AMD “Wraith” CPU cooler Specs Revealed – 10X Quieter Than Its Predecessor
Just over a week ago we covered AMD’s cool new, no pun intended, whisper quiet “Wraith” stock CPU cooler. The cooler was demoed at CES and today the folks over at AMD are letting us share some more details it. However, before we dig in I’d like to invite everyone to watch the remarkably impressive acoustic demo of Wraith. That is, if you haven’t seen it already.
With that out of the way, let’s get into the new info here. The first of which is the amount of noise , or lack thereof, that Wraith generates. The measurement of sound volume relies on the scientific decibel logarithmic scale. In which every 10 additional points are equivalent to a 10 fold increase. Keeping that in mind, the Wraith CPU cooler generates 39dBA of noise which puts it at a mere tenth of its predecessor, the D3 cooler, which generates 51 dBA of noise measured on the very same scale.
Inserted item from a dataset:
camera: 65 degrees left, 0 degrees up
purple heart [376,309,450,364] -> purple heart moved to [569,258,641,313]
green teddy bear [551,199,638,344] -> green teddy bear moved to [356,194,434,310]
Now, the science of perceived noise isn’t a precise one and while perceived sound volume is in direct correlation with the logarithmic scale, the difference created by 10 additional dBA points doesn’t equal a noise level that’s 10 times louder. However, it is generally accepted that every 10 points are equal to a doubling in noise.
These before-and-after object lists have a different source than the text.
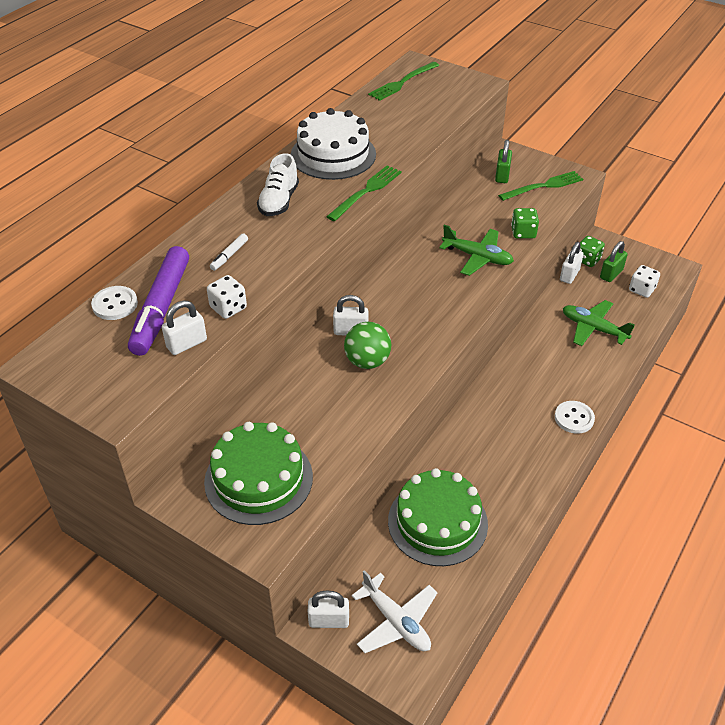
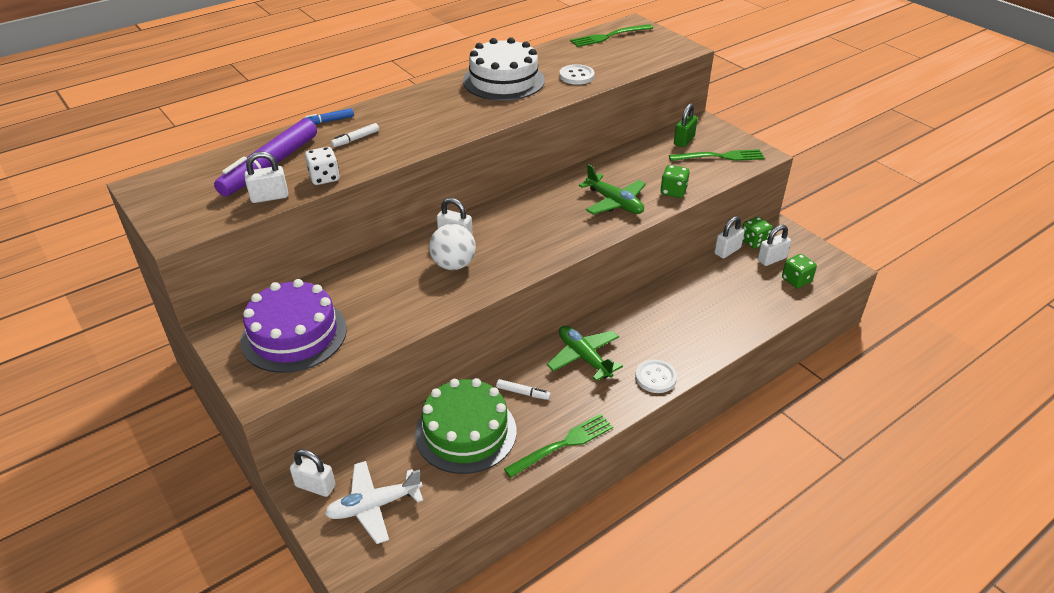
camera: 20 degrees right, 5 degrees down
white button [91,286,138,320] -> white button moved to [559,64,595,85]
green cake [204,422,313,525] -> purple cake [241,279,347,373]
white shoe [257,153,299,216] -> none
green fork [326,165,402,221] -> green fork moved to [504,414,613,478]
green ball [344,322,391,369] -> white ball [429,224,476,270]
white plane [352,570,437,653] -> white plane turned 90 degrees clockwise [325,461,423,544]
green plane [563,300,635,346] -> green plane moved to [547,326,623,381]
green padlock [600,241,628,282] -> white padlock [758,225,791,266]
white dice [629,265,660,298] -> green dice [782,254,817,288]
none -> blue marker [303,108,354,124]
none -> white marker [496,379,551,400]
Although ultimately, you can always just hear the difference yourself by checking out the acoustic demo I mentioned at the top of the article. Here’s another link to it.
The Story Behind Wraith’s Aesthetic Design
There are also several improvements to the aesthetic look of the new unit. AMD revealed today that the design took cues from AMD’s stylish Radeon Fury X and R9 295X2 coolers.The addition of a laser-etched white LED illuminated AMD logo was a step to extend that strong brand image that has always been associated with the company’s graphics side to the CPU side of the company as well.
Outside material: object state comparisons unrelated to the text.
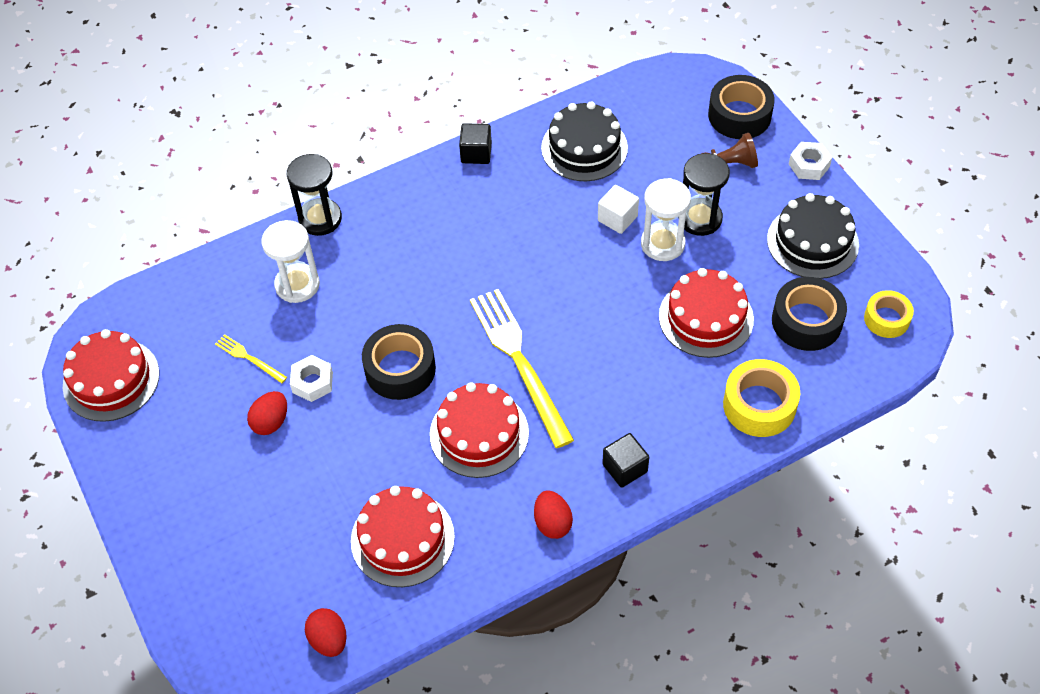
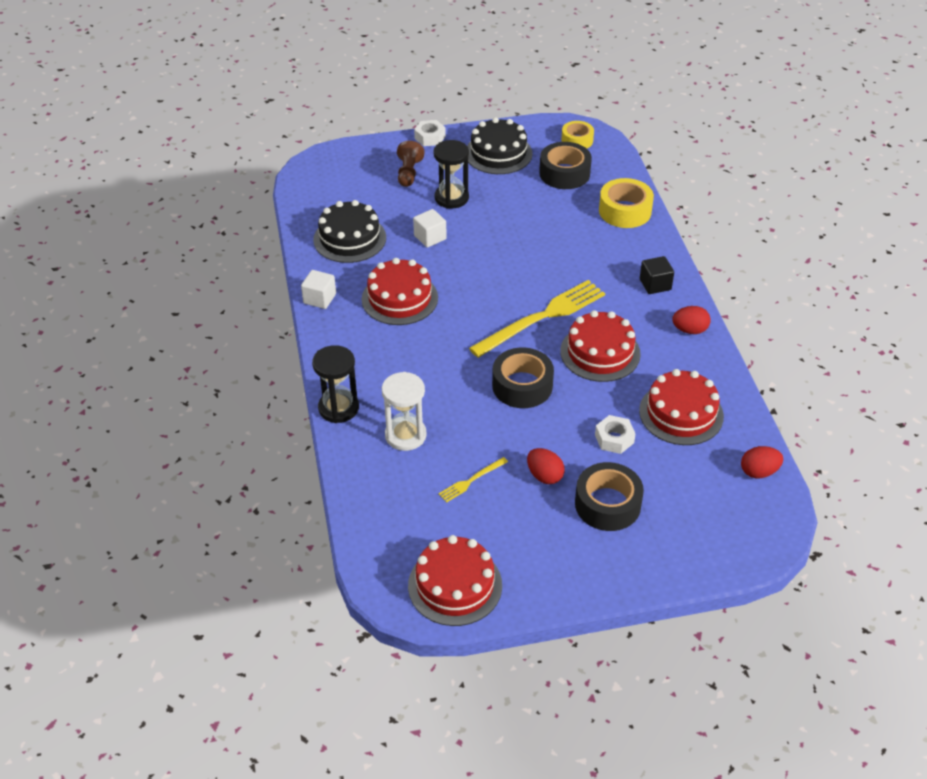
camera: 75 degrees left, 10 degrees down
white nut [290,355,333,402] -> white nut moved to [595,415,636,454]
black cube [459,123,492,164] -> white cube [301,270,336,309]
yellow fork [470,289,574,448] -> yellow fork turned 150 degrees clockwise [469,280,605,358]
white hourglass [641,178,691,261] -> none
red cake [659,268,754,358] -> red cake moved to [362,258,438,325]
black tape [708,75,775,139] -> black tape moved to [575,462,644,531]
Speaking to Tom’s Hardawre, Don Woligroski, AMD’s Product Marketing Manager for desktop CPUs said:
“The graphics team has been designing stylish reference coolers for a long time, but this was new territory for the processor team.”
“I based the first designs on Radeon graphics card reference coolers, with design cues from the Radeon Fury X and Radeon R9 295X2. But it evolved. We got a designer and explored a few different routes, but the basics didn’t change much.”
“Then someone mentioned laser-cut LED technology. This allows you to create something with a flat black surface with no marks or indication that it’s not opaque, but it can display an illuminated logo once it is turned on – surprise! Every person I’ve talked to about this, their eyelids pop up when they hear that a stock CPU cooler has an illuminated logo.”
When it comes to airflow, the Wraith cooler fan can push up to 55.78 CFM, compared to the 41.6 CFM of its predecessor. Which is a 34% increase. The surface area of the Wraith cooler has also increased significantly from its predecessor. Up to 179,730.10 mm2 from 144,397.80 mm2. Which is equivalent to a 24% overall increase in surface area.
AMD hasn’t announced yet when the new CPU cooler will start shipping or with which processors specifically it’s going to be bundled. It was demoed with AMD’s 125W FX 8370 processor at CES so that’s certainly a hint. It’s also been shipping with the company’s new FX 6330 processor in China for a few weeks.